Seni yang Hidup dari Kolaborasi
Ia sadar betul, menjaga budaya tidak bisa dilakukan sendirian. Harus ada kolaborasi antara seniman, masyarakat, dan pemerintah.
“Semua pihak punya peran. Seniman butuh ruang untuk berkarya. Pemerintah punya kewajiban mendukung dan memfasilitasi. Masyarakat adalah pewaris dan penikmat budaya itu sendiri. Kalau semua saling dukung, budaya kita tidak akan hilang,” katanya.
Di Maros, misalnya, ia menyebut peran Dinas Pariwisata, Kepemudaan, dan Olahraga yang aktif mendukung para seniman lokal. Dukungan ini sangat penting, karena seni bukan sekadar produk hiburan, tapi juga identitas daerah yang bisa menjadi kebanggaan.
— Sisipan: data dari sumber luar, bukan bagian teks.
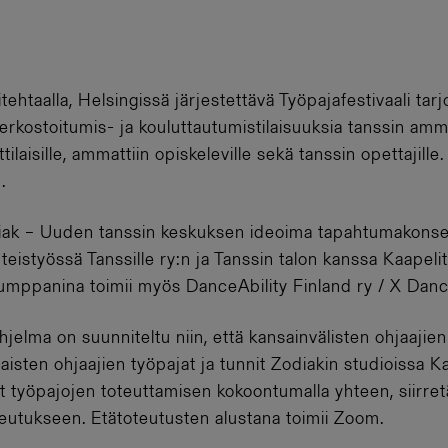
ehtaalla, Helsingissä järjestettävä Työpajafestivaali ta
verkostoitumis- ja kouluttautumistilaisuuksia tanssin ammat
laisille, ammattiin opiskeleville sekä tanssin opettajille
.
diak – Uuden tanssin keskuksen ideoima tapahtumakonsept
eistyössä Tanssille ry:n ja Tanssin talon kanssa Kaapelit
mppanina toimii myös DanceAbility Finland ry / X Dance
hjelma on suunniteltu niin, että kansainvälisten ohjaajie
isten ohjaajien työpajat ja tunnit Zodiakin studioissa Ka
t työpajojen toteuttamisen kokoontumalla yhteen, siirre
teutukseen. Etätoteutusten alustana toimii Zoom.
Mengikat Generasi Lewat Tradisi
Baginya, langkah sederhana pun bisa berdampak besar. Orang tua bisa mulai dengan sering memutar musik daerah di rumah, atau menonton pertunjukan budaya bersama anak-anak. Dengan begitu, budaya tidak hanya jadi tontonan sesaat, tapi juga bagian dari kehidupan sehari-hari.
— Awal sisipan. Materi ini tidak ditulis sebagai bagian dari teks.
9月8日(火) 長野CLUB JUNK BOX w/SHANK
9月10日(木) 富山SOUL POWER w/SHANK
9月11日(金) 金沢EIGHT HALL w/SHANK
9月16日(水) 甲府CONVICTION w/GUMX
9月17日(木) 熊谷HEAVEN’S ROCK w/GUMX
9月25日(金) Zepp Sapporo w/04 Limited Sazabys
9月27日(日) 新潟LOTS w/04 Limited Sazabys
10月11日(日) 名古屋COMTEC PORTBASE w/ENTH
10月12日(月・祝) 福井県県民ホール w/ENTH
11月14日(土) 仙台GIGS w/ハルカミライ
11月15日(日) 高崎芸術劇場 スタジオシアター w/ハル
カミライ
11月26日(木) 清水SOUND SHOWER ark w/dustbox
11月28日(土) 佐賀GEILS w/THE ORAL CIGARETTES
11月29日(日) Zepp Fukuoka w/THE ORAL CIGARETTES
“Tugas kita adalah menanamkan sejak dini. Kalau anak-anak sudah terbiasa dengan budaya lokal, mereka tidak akan mudah hanyut oleh budaya luar. Justru mereka akan tumbuh dengan rasa bangga,” katanya penuh semangat.
Harapan untuk Masa Depan
Di akhir perbincangan, ia menyampaikan harapannya: agar budaya lokal, khususnya di Maros dan Sulawesi Selatan, tidak hanya bertahan, tapi juga berkembang.
“Saya berharap pemerintah terus menjadikan pelestarian budaya sebagai prioritas. Seniman dan budayawan yang sudah lama berjuang perlu mendapat perhatian. Karena merekalah yang menjaga marwah budaya lewat seni tari, musik, dan tradisi lainnya,” pungkasnya.
Ia juga menitipkan pesan khusus untuk anak muda:
“Jangan malu dengan budaya sendiri. Justru banggalah. Karena dari budaya, kita bisa menemukan jati diri. Kita bisa menjadi bagian dari dunia global tanpa harus kehilangan akar.”